When researchers looked at how computer vision algorithms determine the type of window treatments in a room, compared to humans, the algorithms spent much less time looking at the windows. Instead, they spent a lot of time looking to see if the picture contained a bed. As such, it took a problem that the algorithms had trouble with (confusing bedsheets for curtains) and turned it into an easier one — is there a bed in the room? And even though that decision process makes no sense to a human, it performed more accurately than algorithms that more closely mimic human thinking.
This distinction between human thinking and algorithmic optimization shows up more practically when you try to use a maps app for navigation.

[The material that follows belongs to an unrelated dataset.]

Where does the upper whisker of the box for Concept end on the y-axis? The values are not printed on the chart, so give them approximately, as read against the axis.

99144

How many times have you sat at an intersection, waiting to make an unprotected left turn onto a busy street, wondering why the app decided that three extra left turns to save 45 seconds was a good tradeoff?

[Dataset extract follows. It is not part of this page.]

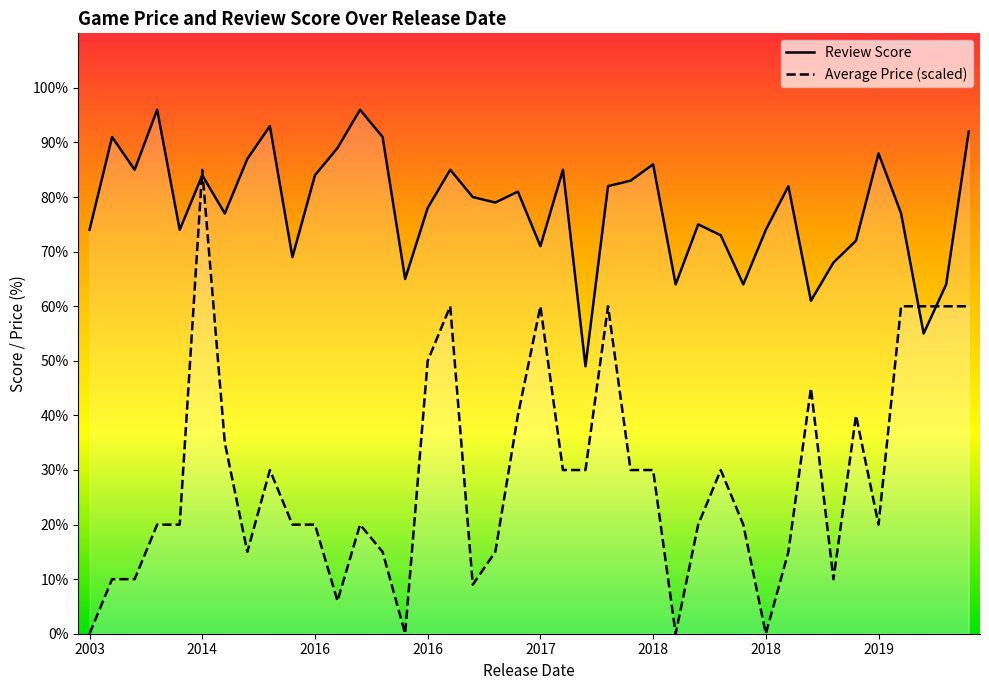

What is the difference between the Review Score values at 35 and 27?

13.0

Chatbots provide a method-of-least-resistance option for abstracting away this kind of “thinking” from people. In return, they often add lots of unnecessary steps to whatever process the user is trying to complete. While creating interfaces for interacting with AI is a new problem, there are already some other techniques that show promise.

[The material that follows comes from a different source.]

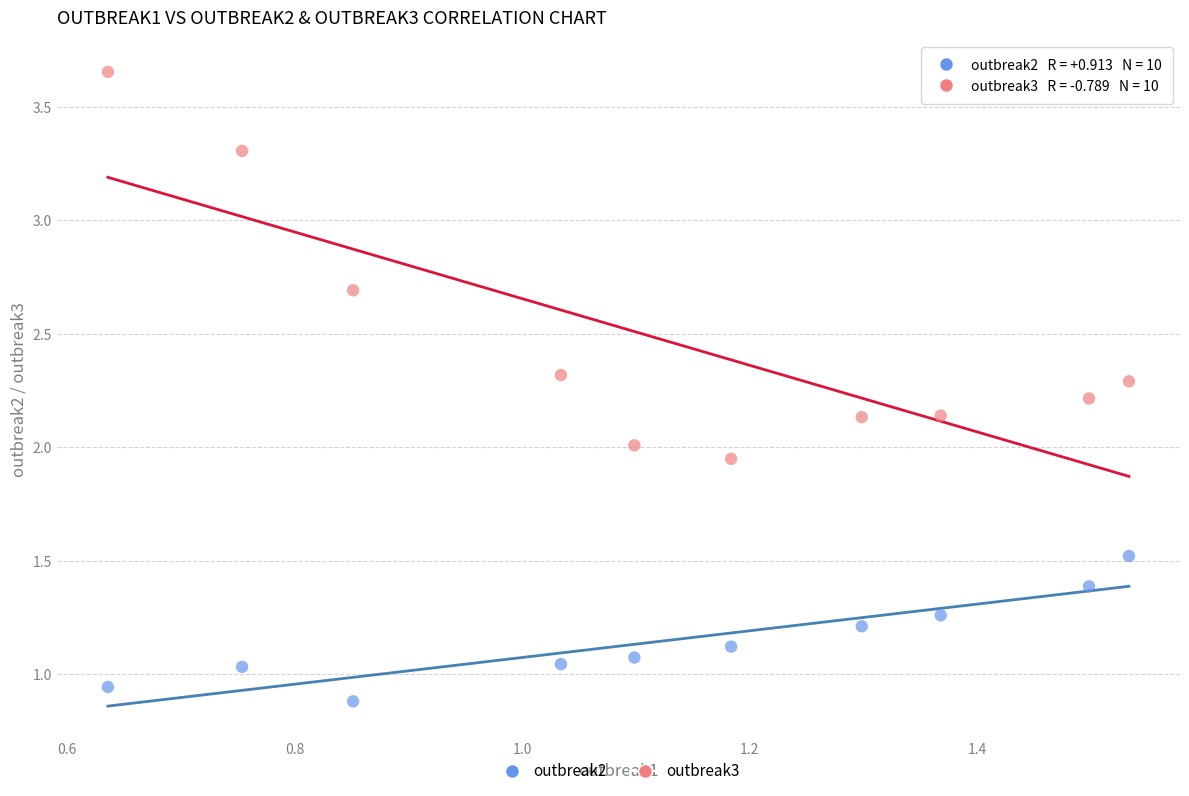

Which series reaches the minimum Y coordinate?

outbreak2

My company has thought a lot about this issue. We didn’t want to tell our users to have a forced “conversation” with an AI in order to evaluate the effectiveness of the conversations they are having with other people via email. Part of the solution was to use a different category of algorithms when putting together our overall estimate and explanation for the likelihood that the email they send will get a response.
Our best predictions came from throwing pure neural networks at the problem. The difficulty with that is that the output of those neural networks is complete gibberish to humans. The neural networks provide a matrix of weights that are applied to different parameters that the algorithms determine on their own. If you look at that matrix of weights, there is no way to make sense out of it. You just feed new data into it, let the machine make its calculations, and report a result.
By contrast, when we used classifiers from the decision tree family of algorithms, we were able to have a data scientist manually review the outputs of the machine learning algorithms for common combinations. We were able to manually translate the machine learning output in those frequent cases into something understandable to people. Rather than put a conversational agent between the analysis and the user, we traded off a slight bit of accuracy for a dramatic decrease in the amount of time users have to spend interacting with the product to receive the value.
Even outside of new interaction models, there are ways that AI can work inside existing interfaces to make choices easier. In the pizza example above, an understanding of my tastes based on data about previous purchases is very powerful. Just having the interface become aware of “the usual” changes my ordering. It means “which of these 3,065 combinations is optimal for you tonight?” becomes “does this pizza that you wanted several times before sound like something you want to eat tonight?” — a much easier question to answer. (That’s one reason the Domino’s skill for Amazon Alexa is geared to reorder your favorite pizza and not much else.)
AI is capable of learning our preferences and putting them together to adapt to situations that are similar, though not the same, as before. For example, if I regularly fly to Seattle, the AI should already know that I like flying a particular airline from San Jose rather than San Francisco on one of the later flights. And I like staying in Bellevue near my friend, so it should suggest a hotel that has availability. “Does this trip sound good to you?” sounds great to me. Book it! This all helps me to save time.
Creating interfaces for people to interact with machine learning will be a challenge. At the moment, since the technology is so new, one of the only patterns we know is what Siri showed us on the iPhone.
Most of the conversations with Siri tend to become an elaborate back and forth. Talk to the device, and it will ask whatever questions it needs to ask to get you what you want. But what that interface turns into is a slightly more usable command-line interface. And while Bash has its adherents even today, Windows won. Conversational interfaces will not be able to replace the rich visual interactions that we’ve become used to over the past decades.
The next few years will reveal all kinds of powerful ways that humans and machines can work together to produce creative works that go beyond what either of us could do alone. The challenge for those of us working on that technology is to make sure that we spend as much time creating interaction patterns and making interfaces that work for both humans and AI as we spend working on the core AI technology alone.